Estado Espartano (séc. VII e VI): transformações sociais e políticas
produzidas pelas novas técnicas de guerra e que resultam numa cidade
de hoplitas, traduzem no plano das instituições a exigência de um
mundo humano ordenado pela lei. A ordem é primeira em relação ao
poder. A arché pertence exclusivamente à lei.
O fator militar desempenhou papel decisivo no advento da nova
mentalidade. Algumas características tornam Esparta adiantada para
seu tempo: vida social que impõe a todos um mesmo regime de
austeridade, que codifica até a maneira como as casas devem ser
construídas, e que institui a prática das sissitias (refeições comuns). O
regime de Esparta realiza um “equilíbrio” entre os elementos sociais que
representam funções, virtudes, ou valores opostos.
Gerousia ou Conselho dos Anciãos – composto de 30 membros,
incluindo os dois reis (um de cada família aristocrática). Papel de
contrapeso entre a assembléia popular e a autoridade real.

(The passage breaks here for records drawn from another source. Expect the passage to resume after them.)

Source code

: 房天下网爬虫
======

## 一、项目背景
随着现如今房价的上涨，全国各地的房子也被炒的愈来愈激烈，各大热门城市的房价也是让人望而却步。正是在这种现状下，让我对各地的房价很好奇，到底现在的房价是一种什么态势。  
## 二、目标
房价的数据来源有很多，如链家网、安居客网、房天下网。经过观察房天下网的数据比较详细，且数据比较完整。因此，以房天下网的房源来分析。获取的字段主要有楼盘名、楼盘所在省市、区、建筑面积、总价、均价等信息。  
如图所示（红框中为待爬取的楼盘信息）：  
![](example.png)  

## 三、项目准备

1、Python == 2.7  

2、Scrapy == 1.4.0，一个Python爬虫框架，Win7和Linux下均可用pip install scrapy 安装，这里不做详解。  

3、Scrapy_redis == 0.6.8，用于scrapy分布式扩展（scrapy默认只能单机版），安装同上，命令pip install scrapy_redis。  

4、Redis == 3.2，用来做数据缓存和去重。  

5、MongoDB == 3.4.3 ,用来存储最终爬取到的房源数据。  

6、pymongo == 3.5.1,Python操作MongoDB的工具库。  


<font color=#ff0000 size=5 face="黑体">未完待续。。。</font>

Apella ou Assembléia Popular – Todos os espartanos adultos que
possuíam direitos integrais de cidadania e serviam na cavalaria e
infantaria do exército.
Éforos – administradores que eram os governantes reais e guardiões
das instituições. Elemento guerreiro e popular por oposição à gerousia
aristocrática
Esparta reconhece a supremacia da lei e da ordem por ter-se orientado
para a guerra. Em Esparta a palavra não será um instrumento político,
não adotará a forma de discussão, argumentação, refutação. No lugar
de Peithó (força de persuasão), o poder de Phobos (temor que curva os
cidadãos à obediência). Para eles, a palavra continua a ser aquelas
rhetrai, aquelas leis quase oraculares a que eles se submetem sem
discussão e que recusam entregar pela escrita a uma plena publicidade.